In all honesty, the only reason I decided to continue the race was so I could get a workout in. I took off up the hill, but I can’t lie it was tough to motivate to totally crush myself as you need to in a sprint when you’re like 5, 6, 7 minutes down on the people you’re racing against. My cassette was still rattling and nothing felt right, but I went with it anyway. I did the best I could to ride hard, but this course seems hard to get in a rhythm. It’s long false flats and inclines, with no real “hills” or descents – kinda one of those courses you just grind it out the whole time. I never felt like I was going very fast (and I felt the same way at the Olympic in April) but I did manage to pass at least a dozen or so dudes with dignity.
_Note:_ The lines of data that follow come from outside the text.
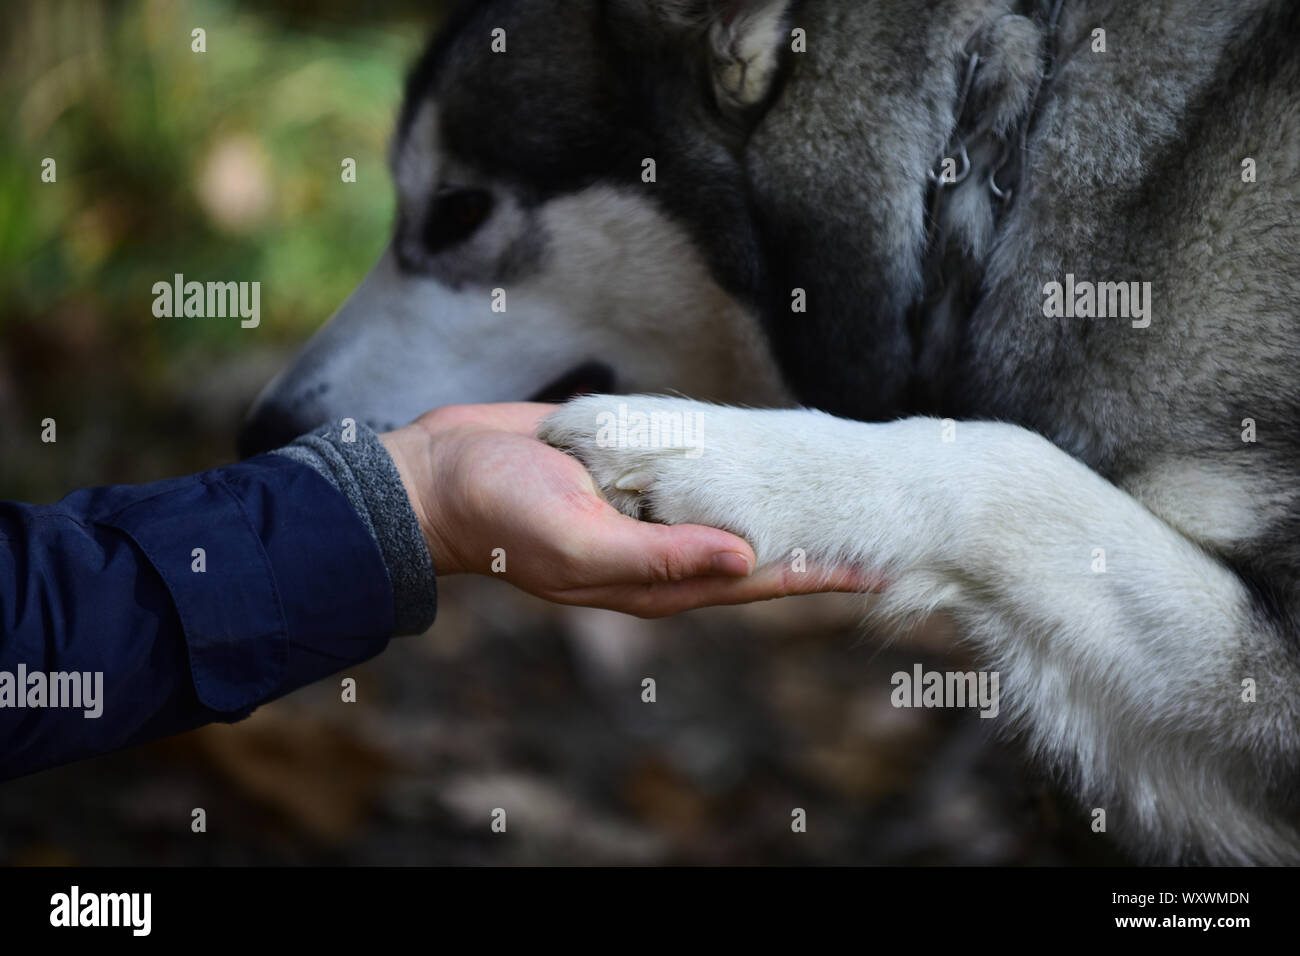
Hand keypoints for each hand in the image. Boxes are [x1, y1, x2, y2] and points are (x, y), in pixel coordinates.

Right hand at [380, 403, 873, 616]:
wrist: (441, 474)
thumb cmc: (502, 513)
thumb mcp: (579, 539)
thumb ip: (659, 556)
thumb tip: (745, 559)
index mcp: (657, 576)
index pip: (759, 577)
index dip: (821, 571)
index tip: (886, 564)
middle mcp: (662, 546)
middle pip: (758, 544)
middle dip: (817, 537)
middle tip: (885, 521)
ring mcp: (647, 506)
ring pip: (733, 504)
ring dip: (784, 499)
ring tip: (841, 486)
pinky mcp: (631, 466)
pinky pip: (698, 465)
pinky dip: (738, 461)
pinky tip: (768, 450)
J Before the race I was worried that this was only a 14 mile bike course – during the race, I was thankful.
T2 – 1:03 – 6th
Nothing to report here, really.
Run: 22:20 – 6th
Well, if I was having a hard time motivating to ride hard after the debacle, I had a really hard time motivating to run hard. Especially since I saw the female leaders running about ¼ mile out of transition already as I was just coming in. Frustrating. The course is not flat, it’s a lot like the bike course with some long, steady grinders. These are not my specialty. Otherwise, I just did what I could to finish with a moderately respectable run time.
Total: 1:23:52 – 9th
1:15:59 according to my Garmin. 😦
It’s crazy to think that after four YEARS of racing there is still so much to learn, but it seems I walk away from every race learning something.
There is a long drawn out reason that I won’t get in to of why my chain did a hop, skip and a jump over my cassette. It is [technically] my fault, though I didn’t realize it at the time. I’m trying to be accepting that there are going to be trials and tribulations that come along with my big girl pants of maintaining my bike myself, it’s just frustrating when they happen in a race. I’m hoping to have most all of these kinks worked out before New Zealand because I would hate to fly across the world for a race to have something like this happen.
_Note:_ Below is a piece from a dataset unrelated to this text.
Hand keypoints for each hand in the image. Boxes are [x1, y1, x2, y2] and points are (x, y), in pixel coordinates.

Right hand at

That said, mechanical issues happen – they are often times totally out of our control and how we deal with them is the only thing that is in our control. I am pleased with myself for going out and continuing to race, and race modestly hard, despite the circumstances. The easiest thing to do would have been turn in my chip as I originally started to do (when I legitimately thought I couldn’t fix my chain) and DNF due to the mechanical. It also would have been easy to turn in my chip even after I “fixed” my chain out of sheer desire to not post bad results, which in all honesty, was tempting. Whether that makes me a bad sport, a sore loser, whatever you may think, it’s the truth.
I’m also happy that as far as my training goes, I’m in the best short distance shape of my life. Hopefully my swim will improve so that I don’t continue to out-right lose races in the water. I feel confident as I head to worlds that I am physically capable of having a decent result, as long as everything comes together that day. I’m hoping all of these mishaps will be out of my system before I toe the line on October 22nd!
That was the longest ~18 mile race update of my life.